Nuvve offers proprietary V2G technology and services and intends to expand its market share over time in its product categories, leveraging the network effect of its V2G technology, services and GIVe software platform. Existing competitors may expand their product offerings and sales strategies, and new competitors may enter the market. Furthermore, Nuvve’s competition includes other types of electric vehicle charging technologies, such as uni-directional “smart-charging” and lower cost (unmanaged) charging solutions. See “Form 10 InformationBusiness of Nuvve” in Nuvve’s Form 8-K. If Nuvve’s market share does not grow due to increased competition, its revenue and ability to generate profits in the future may be impacted.

 

Geographic Expansion

 

Nuvve operates in North America, selected countries in Europe (directly and through its business venture with EDF), and Japan. Revenue from North America and Europe are expected to contribute significantly to Nuvve’s total revenue in the near-to-intermediate term, while revenue from Japan is expected to increase over the longer run due to the early stage nature of its market for V2G technology and services. Nuvve plans to use a portion of the proceeds from the Business Combination to increase its sales and marketing activities, as well as to potentially pursue strategic acquisitions in North America and Europe. Nuvve is also positioned to grow its North American and European business through future partnerships with charge point operators, OEMs and leasing companies. However, Nuvve may experience competition with other providers of EV charging station networks for installations. Many of these competitors have limited funding, which could lead to poor customer experiences and have a negative impact on overall EV adoption. Nuvve’s growth in North America and Europe requires differentiating itself as compared to the several existing competitors. If Nuvve is unable to penetrate the market in North America and Europe, its future revenue growth and profits will be impacted.

******************************

Copy the part of the Nuvve passage between "Nuvve offers proprietary" and "may be impacted.", inclusive, and rename "competitors" to "rivals" throughout. The material has nothing to do with the Nuvve passage.

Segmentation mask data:

******************************

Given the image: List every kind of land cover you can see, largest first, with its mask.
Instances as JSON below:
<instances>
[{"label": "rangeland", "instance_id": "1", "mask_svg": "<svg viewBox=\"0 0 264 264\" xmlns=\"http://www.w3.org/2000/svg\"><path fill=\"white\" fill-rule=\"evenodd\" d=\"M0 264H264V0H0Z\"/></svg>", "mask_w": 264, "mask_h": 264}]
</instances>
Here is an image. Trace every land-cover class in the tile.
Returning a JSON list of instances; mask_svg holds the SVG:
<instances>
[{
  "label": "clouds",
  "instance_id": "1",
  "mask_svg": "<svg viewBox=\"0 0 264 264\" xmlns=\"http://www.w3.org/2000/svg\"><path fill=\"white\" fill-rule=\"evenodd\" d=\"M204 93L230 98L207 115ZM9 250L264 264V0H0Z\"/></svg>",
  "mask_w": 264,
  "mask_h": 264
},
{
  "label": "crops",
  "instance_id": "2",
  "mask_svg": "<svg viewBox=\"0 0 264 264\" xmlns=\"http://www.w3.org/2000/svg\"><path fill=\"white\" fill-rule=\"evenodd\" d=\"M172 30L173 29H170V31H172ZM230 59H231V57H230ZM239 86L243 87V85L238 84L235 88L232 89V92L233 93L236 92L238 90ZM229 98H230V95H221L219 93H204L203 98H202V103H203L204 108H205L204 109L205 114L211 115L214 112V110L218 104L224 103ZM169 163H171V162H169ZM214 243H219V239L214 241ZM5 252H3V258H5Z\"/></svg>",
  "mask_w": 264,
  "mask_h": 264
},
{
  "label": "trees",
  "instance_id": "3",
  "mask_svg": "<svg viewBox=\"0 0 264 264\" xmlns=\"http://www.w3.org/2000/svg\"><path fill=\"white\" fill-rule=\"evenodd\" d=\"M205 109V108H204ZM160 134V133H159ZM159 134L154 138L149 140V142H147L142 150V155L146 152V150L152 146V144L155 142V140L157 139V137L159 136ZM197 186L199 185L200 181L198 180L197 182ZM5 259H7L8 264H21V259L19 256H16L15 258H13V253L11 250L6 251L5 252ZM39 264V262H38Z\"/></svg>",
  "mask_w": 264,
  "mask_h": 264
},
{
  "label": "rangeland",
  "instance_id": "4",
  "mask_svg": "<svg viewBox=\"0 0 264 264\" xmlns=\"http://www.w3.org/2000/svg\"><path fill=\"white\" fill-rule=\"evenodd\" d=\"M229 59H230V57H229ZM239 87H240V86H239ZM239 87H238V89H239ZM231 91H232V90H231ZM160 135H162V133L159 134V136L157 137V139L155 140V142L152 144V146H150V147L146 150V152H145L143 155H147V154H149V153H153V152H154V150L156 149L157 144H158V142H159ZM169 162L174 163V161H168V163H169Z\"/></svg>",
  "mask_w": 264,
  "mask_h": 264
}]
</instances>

******************************

= Reply =
Nuvve offers proprietary V2G technology and services and intends to expand its market share over time in its product categories, leveraging the network effect of its V2G technology, services and GIVe software platform. Existing rivals may expand their product offerings and sales strategies, and new rivals may enter the market. Furthermore, Nuvve’s competition includes other types of electric vehicle charging technologies, such as uni-directional “smart-charging” and lower cost (unmanaged) charging solutions. See “Form 10 InformationBusiness of Nuvve” in Nuvve’s Form 8-K. If Nuvve’s market share does not grow due to increased competition, its revenue and ability to generate profits in the future may be impacted.